4th, 8th, & 12th Governor of Plymouth Colony
- In office 1634–1635
- Preceded by: Edward Winslow
- Succeeded by: William Bradford
- In office 1638–1639
- Preceded by: William Bradford
- Succeeded by: William Bradford
- In office 1657–1673
- Preceded by: William Bradford
- Succeeded by: Josiah Winslow

Member of the Plymouth Council of Assistants
- In office 1635–1638
- In office 1639–1657

Commissioner for Plymouth Colony
- In office 1645–1645
- In office 1649–1649 Serving with William Bradford
- In office 1652–1654
- In office 1656–1658 Serving with William Bradford James Cudworth John Endecott Josiah Winslow
- In office 1661–1663 Serving with Thomas Southworth Josiah Winslow
- In office 1668–1672 Serving with Thomas Hinckley Thomas Southworth Josiah Winslow

Personal details
- Born: c. 1600 Lechlade, Gloucestershire, England
- Died: March 29, 1673 Plymouth, Plymouth Colony

= Thomas Prence =

American colonist and politician (1601–1673)

▶ **Given information**
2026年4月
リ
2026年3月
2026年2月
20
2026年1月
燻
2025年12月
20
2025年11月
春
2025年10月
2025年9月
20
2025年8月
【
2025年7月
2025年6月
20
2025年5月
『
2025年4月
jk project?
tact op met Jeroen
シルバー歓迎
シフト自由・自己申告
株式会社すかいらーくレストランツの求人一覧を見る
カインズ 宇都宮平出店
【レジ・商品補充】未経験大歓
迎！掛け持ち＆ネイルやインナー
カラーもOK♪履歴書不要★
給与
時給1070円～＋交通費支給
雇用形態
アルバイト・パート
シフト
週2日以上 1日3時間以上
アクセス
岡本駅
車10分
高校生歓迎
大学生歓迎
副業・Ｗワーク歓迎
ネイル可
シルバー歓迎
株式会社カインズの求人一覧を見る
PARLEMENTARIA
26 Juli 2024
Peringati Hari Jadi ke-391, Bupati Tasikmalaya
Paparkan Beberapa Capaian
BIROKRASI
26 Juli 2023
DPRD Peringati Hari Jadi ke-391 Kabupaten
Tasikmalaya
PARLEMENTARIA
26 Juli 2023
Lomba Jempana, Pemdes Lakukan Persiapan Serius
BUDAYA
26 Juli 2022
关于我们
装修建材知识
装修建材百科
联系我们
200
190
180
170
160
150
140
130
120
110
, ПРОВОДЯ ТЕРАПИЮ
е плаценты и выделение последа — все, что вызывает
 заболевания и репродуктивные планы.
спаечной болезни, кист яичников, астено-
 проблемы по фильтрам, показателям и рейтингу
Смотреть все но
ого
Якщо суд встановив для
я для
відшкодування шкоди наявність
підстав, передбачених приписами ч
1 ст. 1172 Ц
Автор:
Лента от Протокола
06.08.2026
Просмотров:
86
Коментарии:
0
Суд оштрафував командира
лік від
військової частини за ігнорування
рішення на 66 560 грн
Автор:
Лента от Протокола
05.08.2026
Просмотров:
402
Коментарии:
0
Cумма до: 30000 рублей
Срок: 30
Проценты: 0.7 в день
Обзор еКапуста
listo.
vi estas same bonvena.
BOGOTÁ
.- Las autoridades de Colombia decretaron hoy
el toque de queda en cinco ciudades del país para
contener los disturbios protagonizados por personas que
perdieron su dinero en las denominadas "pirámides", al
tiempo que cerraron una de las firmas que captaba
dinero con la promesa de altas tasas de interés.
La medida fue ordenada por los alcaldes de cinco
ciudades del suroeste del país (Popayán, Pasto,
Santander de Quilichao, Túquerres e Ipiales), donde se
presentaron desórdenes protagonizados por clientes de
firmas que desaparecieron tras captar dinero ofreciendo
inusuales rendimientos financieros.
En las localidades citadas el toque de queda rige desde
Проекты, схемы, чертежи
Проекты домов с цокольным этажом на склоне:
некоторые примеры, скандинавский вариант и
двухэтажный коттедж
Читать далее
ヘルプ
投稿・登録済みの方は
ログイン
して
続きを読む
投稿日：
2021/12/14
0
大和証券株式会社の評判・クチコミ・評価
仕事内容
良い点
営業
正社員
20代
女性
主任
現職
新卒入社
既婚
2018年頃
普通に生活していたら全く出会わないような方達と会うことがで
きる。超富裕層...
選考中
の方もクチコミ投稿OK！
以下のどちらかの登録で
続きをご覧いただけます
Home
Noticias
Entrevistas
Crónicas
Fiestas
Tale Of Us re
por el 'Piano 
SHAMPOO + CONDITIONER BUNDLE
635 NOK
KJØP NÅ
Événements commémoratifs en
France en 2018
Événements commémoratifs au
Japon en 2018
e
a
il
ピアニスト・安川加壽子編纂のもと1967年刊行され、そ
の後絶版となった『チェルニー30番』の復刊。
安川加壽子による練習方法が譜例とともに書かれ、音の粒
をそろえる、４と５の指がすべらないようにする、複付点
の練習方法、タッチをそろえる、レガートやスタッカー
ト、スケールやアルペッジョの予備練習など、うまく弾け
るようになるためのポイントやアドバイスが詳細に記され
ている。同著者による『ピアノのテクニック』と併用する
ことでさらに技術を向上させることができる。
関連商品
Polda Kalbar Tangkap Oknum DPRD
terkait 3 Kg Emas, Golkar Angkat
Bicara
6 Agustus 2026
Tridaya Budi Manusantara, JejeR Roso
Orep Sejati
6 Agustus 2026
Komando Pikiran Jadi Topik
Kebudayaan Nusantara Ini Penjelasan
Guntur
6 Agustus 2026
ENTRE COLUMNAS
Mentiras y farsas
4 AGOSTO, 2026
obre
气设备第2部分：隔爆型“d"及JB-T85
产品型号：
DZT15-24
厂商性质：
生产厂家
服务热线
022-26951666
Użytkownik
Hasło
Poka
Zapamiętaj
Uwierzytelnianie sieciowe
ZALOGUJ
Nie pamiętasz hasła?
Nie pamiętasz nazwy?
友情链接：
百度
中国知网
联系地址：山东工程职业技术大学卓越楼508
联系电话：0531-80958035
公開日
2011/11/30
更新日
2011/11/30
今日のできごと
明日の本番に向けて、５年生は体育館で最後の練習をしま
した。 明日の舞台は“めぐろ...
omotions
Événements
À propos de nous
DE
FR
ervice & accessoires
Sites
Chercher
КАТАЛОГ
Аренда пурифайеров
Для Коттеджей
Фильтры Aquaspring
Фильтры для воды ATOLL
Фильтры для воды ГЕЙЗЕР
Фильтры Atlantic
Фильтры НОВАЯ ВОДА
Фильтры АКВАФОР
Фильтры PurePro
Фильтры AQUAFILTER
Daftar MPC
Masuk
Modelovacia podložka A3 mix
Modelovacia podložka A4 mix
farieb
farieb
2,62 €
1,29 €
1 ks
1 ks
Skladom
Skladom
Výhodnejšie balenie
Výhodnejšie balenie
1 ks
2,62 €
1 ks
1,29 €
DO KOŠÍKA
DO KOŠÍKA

▶ **Goal of the exercise**
Transcribe, word for word, the part of the Thomas Prence profile between "Personal details" and "and politician (1601–1673)", inclusive.

▶ **Output of the exercise**
Personal details
- Born: c. 1600 Lechlade, Gloucestershire, England
- Died: March 29, 1673 Plymouth, Plymouth Colony

= Thomas Prence =

American colonist and politician (1601–1673)